“Japchae is a Korean noodle dish with vegetables and”—his head tilts, his eyes narrowing as he studies me—“you don’t know what kimchi is?”

“I think I’ve heard of it, but I don’t actually know what it is,” I admit, my face burning with my admission of ignorance.

His face lights up. “Fermented cabbage and some other veggies in a spicy chili paste. It’s not always made with cabbage. There are loads of different kinds, but the one I have…” he trails off when his eyes meet mine. “Information overload, sorry. You may like it, just trust me.”

My eyes narrow in suspicion. “The last time you told me to trust you I ended up with a nose full of cow shi… manure,” I whisper, glancing around. That moment was only marginally more embarrassing than nearly crashing through a vending machine.

“It’s not my fault you could never say no to a dare.” He smirks back. “Come on, Soph, I dare you to try the food. I made it myself.”

“You could be a terrible cook for all I know,” I fire back, pushing off the machine and standing at my full height, which usually makes me seem more intimidating than I am. Foster still towers over me, though, and I’m going to pretend I don’t like it.

He looks down at his bag, then back at me. “Guess you’ll have to try it to be sure. Otherwise you may spend the rest of the day hungry and wondering if I am, in fact, a good cook. Which, spoiler alert,” He leans in conspiratorially. “I am.”

He’s too close now, and there is definitely a little glint in his eye. All the nerves that I’d pushed down bubble back up.

“Fine.” I sigh.

“Mind if we eat in your office? I’d love to catch up before the other teachers pounce.” My stomach flips at the thought of being confined to such a small space with him. But I nod and lead the way.
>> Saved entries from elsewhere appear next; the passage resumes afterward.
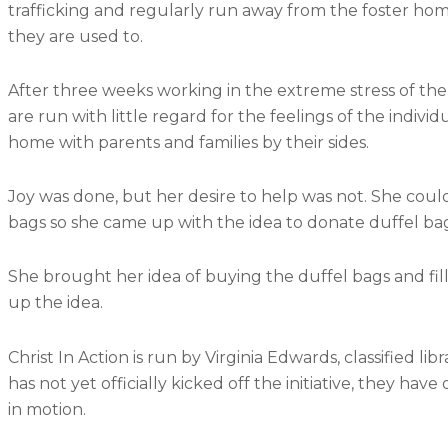
trafficking and regularly run away from the foster ho
they are used to.
After three weeks working in the extreme stress of the
are run with little regard for the feelings of the individ
home with parents and families by their sides.
Joy was done, but her desire to help was not. She coul
bags so she came up with the idea to donate duffel bag
She brought her idea of buying the duffel bags and fill
up the idea.
Christ In Action is run by Virginia Edwards, classified 
has not yet officially kicked off the initiative, they ha
in motion.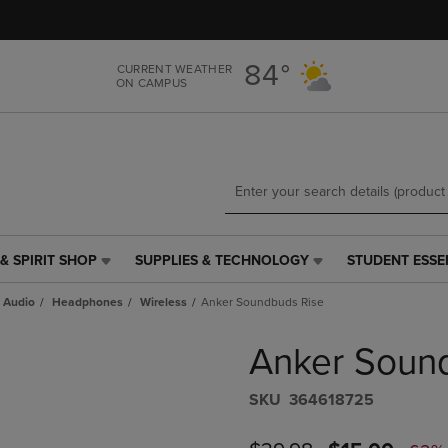
Skip
Skip
to
to
main
main
84°
CURRENT WEATHER
content
navigation
ON CAMPUS
menu
& SPIRIT SHOP
SUPPLIES & TECHNOLOGY
STUDENT ESSE
SUPPLIES
STUDENT
&
ESSENTIALS
 Audio
Headphones
Wireless
Anker Soundbuds Rise
TECHNOLOGY
LINK.
LINK.
PRESS
Anker Soun
PRESS
ENTER
ENTER
TO
TO
NAVIGATE
S​K​U
364618725
NAVIGATE
TO
E
TO
PAGE,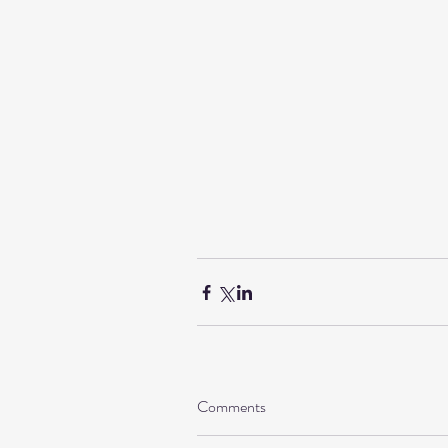
Comments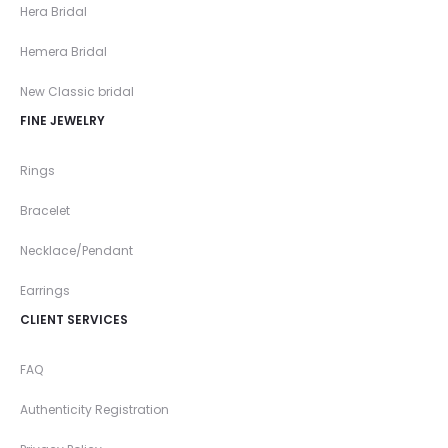
Hera Bridal
Hemera Bridal
New Classic bridal
FINE JEWELRY
Rings
Bracelet
Necklace/Pendant
Earrings
CLIENT SERVICES
FAQ
Authenticity Registration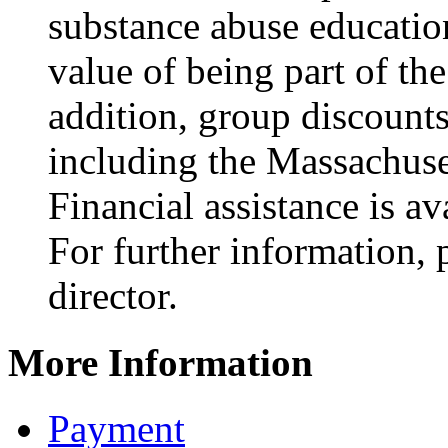
substance abuse educatio
value of being part of t
addition, group discounts 
including the Massachuse
Financial assistance is av
For further information, 
director.
More Information
Payment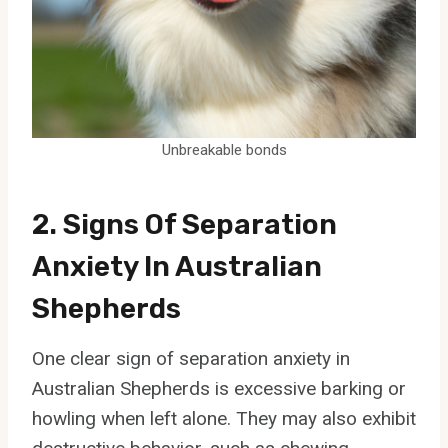
Unbreakable bonds
2. Signs Of Separation
Anxiety In Australian
Shepherds
One clear sign of separation anxiety in
Australian Shepherds is excessive barking or
howling when left alone. They may also exhibit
“Not a lot of real estate, eh?” Foster observes, pulling out the chair across from mine as far as it can go, which isn’t far.

He starts opening containers, and I distract myself by searching for the plastic-wrapped takeout fork I’d seen in a drawer earlier.

“You sure you’re not going to still be hungry if you share?” I ask, taking in the containers that don’t look like enough food for two.

“I’ll be fine. Jessica and I have a stash of snacks in the classroom.”

“What kind of snacks?” I ask, watching him spoon out strange-looking noodles onto the container’s lid.

He glances up, that glint back in his eyes. “Contraband. Packed with sugar and sodium and hundreds of other ingredients we can’t pronounce.” He slides half the food toward me. “Go on, try it.”

I look down skeptically at the mix of things in front of me. It doesn’t look gross, but I’ve never eaten see-through noodles before. I take a tentative forkful and chew thoughtfully, letting the flavors envelop my tastebuds. Sweet and savory notes explode as I chew. It’s unlike anything I’ve had before, but I’m already craving another bite. When I look up, Foster is watching expectantly.

“So?” he asks, one eyebrow cocked.

“It’s really good,” I concede. “Like the best thing I’ve tried in a while.” I take another bite, chew and swallow. “It’s very moreish.”

“Excellent. Now, try the kimchi.”

The minute the cabbage is through my lips I want to spit it out, not because it’s gross but because it feels like I’ve stuck a lit match into my mouth.

“Oh my god,” I gasp, desperately looking around for a tissue while fanning my mouth dramatically.

“Here.” Foster hands over a napkin from his bag.

I grab it and spit the fire cabbage out as delicately as possible before rapidly sucking in air, which only fuels the flames currently destroying my taste buds. “That’s the hottest thing I’ve ever tried,” I exclaim, reaching for my water bottle.

“Really?” he asks, looking genuinely shocked. “It’s not even that hot. This was a mild batch.”

“Nothing about that was mild, Foster,” I sputter between gulps. “Should be called lava cabbage.”

“We’ll have to agree to disagree. Eat more of the noodles, they’ll cool you off.” I follow his direction and am pleased to discover that it helps. “Can you handle any spice?”

“Mild salsa is too hot for me.”

To his credit, he looks apologetic. “I should have asked, I’m sorry.”

“I have the spice tolerance of a slug,” I say through more nervous laughter.